◆ **Work instructions**: Which lines of the records below contain the word "lebih"? Show each one.

◆ **Provided entries**:
——————

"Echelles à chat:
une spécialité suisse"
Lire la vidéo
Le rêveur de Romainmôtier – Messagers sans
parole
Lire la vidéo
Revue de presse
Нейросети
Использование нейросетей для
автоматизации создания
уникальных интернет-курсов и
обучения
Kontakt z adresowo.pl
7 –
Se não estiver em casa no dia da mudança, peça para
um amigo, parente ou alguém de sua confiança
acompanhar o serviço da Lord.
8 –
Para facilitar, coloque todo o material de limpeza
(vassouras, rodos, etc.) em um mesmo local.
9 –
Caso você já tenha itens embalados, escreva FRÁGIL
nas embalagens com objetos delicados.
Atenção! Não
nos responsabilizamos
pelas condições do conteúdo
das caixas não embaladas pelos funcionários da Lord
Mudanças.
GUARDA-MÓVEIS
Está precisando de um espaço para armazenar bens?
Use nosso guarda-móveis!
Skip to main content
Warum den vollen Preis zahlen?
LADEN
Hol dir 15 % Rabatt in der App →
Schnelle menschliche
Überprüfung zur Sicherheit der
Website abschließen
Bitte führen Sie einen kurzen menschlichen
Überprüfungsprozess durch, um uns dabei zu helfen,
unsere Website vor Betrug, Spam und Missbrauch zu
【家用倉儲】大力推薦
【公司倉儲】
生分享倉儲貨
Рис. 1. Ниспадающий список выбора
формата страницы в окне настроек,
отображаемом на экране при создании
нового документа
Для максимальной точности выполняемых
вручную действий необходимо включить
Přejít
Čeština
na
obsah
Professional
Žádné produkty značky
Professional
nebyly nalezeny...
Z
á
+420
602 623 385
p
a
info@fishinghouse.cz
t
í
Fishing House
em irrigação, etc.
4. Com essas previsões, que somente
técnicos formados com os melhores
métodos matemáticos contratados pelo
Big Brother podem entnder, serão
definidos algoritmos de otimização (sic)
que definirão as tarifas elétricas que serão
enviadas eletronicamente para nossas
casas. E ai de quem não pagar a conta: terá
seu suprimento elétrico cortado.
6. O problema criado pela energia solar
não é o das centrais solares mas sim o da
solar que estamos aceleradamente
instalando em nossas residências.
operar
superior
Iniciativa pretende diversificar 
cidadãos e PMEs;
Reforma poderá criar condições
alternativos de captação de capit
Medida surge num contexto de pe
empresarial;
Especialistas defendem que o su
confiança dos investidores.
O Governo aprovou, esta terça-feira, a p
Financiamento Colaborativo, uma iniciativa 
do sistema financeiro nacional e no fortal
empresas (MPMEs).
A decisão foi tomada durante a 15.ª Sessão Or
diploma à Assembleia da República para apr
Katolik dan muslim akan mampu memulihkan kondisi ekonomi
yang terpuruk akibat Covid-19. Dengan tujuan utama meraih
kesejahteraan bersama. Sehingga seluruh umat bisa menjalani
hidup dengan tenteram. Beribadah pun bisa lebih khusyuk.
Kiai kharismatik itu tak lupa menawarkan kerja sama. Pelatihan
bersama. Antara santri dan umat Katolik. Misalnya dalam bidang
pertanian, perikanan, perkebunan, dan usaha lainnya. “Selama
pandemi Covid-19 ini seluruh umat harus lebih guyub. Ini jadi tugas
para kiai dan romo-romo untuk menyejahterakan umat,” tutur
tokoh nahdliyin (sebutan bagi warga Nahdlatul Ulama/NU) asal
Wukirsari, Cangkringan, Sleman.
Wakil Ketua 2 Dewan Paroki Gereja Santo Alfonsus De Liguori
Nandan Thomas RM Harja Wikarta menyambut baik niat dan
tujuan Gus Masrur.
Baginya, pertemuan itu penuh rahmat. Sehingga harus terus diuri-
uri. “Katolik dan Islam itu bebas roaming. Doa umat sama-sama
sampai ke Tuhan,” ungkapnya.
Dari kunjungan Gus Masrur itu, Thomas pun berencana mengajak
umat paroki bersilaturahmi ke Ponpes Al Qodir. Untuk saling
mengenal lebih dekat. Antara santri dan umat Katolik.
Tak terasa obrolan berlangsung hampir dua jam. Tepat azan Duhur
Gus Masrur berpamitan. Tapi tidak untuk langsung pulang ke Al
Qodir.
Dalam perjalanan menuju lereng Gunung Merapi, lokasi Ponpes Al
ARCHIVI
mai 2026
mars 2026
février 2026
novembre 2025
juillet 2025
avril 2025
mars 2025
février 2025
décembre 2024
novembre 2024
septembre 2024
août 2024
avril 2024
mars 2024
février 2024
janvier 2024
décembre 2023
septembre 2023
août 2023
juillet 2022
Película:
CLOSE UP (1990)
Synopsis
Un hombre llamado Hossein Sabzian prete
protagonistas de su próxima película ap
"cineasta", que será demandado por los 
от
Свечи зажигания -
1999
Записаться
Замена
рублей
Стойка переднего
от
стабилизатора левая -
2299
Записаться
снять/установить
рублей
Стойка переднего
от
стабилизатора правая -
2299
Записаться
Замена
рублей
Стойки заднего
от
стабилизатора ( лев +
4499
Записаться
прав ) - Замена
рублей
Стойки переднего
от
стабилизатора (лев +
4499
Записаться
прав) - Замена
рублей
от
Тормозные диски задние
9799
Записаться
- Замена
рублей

——————

◆ **Solution to the problem**:
hidup dengan tenteram. Beribadah pun bisa lebih khusyuk.
pandemi Covid-19 ini seluruh umat harus lebih guyub. Ini jadi tugas
mengenal lebih dekat. Antara santri dan umat Katolik.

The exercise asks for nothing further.